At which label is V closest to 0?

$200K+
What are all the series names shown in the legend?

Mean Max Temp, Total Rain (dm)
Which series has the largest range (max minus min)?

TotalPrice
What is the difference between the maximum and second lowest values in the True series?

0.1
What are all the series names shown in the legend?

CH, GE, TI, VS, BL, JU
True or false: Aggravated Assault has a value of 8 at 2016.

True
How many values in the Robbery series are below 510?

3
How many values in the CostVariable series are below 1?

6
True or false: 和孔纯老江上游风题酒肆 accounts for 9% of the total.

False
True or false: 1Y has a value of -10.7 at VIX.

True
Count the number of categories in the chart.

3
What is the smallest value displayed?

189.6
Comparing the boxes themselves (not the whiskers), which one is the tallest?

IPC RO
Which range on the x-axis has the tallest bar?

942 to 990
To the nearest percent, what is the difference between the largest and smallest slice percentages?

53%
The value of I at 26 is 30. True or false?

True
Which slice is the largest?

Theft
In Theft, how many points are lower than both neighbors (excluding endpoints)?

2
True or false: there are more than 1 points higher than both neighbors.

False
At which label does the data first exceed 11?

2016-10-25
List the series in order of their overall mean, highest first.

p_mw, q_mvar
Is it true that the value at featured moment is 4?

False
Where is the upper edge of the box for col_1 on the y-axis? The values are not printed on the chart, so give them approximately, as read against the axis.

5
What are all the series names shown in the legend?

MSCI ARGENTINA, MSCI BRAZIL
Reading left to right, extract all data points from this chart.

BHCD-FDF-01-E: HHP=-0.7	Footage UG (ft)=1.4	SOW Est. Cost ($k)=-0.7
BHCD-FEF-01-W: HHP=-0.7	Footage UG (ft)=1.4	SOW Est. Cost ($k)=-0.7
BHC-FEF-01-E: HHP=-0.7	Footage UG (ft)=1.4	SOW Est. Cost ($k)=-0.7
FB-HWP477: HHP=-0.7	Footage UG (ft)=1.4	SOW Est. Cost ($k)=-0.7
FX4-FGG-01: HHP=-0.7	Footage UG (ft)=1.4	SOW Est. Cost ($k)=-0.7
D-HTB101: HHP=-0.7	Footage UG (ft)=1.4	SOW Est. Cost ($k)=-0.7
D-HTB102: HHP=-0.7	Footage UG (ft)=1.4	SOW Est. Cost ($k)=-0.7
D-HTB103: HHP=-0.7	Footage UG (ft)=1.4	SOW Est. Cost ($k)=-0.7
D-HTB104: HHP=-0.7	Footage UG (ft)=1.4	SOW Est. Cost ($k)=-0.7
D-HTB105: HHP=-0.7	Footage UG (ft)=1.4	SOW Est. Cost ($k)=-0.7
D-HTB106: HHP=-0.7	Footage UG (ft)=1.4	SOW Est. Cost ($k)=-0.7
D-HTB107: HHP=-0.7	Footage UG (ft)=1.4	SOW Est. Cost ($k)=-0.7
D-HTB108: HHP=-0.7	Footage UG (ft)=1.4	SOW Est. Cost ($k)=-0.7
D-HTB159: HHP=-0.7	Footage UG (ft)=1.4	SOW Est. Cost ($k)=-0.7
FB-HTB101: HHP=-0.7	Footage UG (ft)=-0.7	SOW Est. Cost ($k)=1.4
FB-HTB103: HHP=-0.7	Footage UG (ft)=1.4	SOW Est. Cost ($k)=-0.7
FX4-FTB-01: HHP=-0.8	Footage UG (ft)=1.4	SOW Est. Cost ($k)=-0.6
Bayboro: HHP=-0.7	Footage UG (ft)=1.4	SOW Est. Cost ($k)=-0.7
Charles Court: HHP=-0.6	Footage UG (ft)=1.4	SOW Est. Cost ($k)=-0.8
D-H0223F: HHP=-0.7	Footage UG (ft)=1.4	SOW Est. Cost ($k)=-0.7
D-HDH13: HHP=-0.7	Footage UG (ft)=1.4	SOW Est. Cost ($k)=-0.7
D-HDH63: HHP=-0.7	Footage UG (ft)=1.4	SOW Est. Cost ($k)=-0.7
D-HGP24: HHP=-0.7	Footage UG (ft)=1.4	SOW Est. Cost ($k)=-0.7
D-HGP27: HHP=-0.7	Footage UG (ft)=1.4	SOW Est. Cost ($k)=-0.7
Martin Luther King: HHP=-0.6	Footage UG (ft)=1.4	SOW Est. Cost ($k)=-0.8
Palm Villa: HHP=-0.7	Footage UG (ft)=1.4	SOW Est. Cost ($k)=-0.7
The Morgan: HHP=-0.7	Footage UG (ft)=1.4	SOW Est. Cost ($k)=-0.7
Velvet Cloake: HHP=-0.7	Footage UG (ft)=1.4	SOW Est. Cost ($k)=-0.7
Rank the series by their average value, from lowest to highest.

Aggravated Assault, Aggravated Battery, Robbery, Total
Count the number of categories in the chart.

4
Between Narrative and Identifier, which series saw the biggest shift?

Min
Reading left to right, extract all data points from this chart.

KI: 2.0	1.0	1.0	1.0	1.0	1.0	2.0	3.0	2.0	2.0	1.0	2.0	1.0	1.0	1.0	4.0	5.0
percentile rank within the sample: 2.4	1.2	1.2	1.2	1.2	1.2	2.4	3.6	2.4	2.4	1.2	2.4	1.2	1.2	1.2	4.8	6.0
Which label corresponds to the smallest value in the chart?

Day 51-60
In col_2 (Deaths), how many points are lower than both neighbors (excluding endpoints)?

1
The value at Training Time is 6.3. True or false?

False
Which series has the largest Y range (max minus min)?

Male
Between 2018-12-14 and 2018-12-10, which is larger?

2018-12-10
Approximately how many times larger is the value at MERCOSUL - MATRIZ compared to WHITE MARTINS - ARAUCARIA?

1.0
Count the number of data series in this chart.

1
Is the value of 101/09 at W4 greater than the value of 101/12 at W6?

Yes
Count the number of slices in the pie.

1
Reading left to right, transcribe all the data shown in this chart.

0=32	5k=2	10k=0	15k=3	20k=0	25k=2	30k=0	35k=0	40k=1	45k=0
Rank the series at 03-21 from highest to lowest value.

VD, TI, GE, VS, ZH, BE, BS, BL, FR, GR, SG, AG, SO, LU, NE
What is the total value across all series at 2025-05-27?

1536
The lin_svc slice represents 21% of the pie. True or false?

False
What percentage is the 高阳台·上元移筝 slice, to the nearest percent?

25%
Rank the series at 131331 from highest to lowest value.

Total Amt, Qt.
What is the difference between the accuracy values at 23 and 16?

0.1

#### Task description:
Return each line of the data above that contains the string "endpoints". The match is case-sensitive.

#### Response to this exercise:
In Theft, how many points are lower than both neighbors (excluding endpoints)?
In col_2 (Deaths), how many points are lower than both neighbors (excluding endpoints)?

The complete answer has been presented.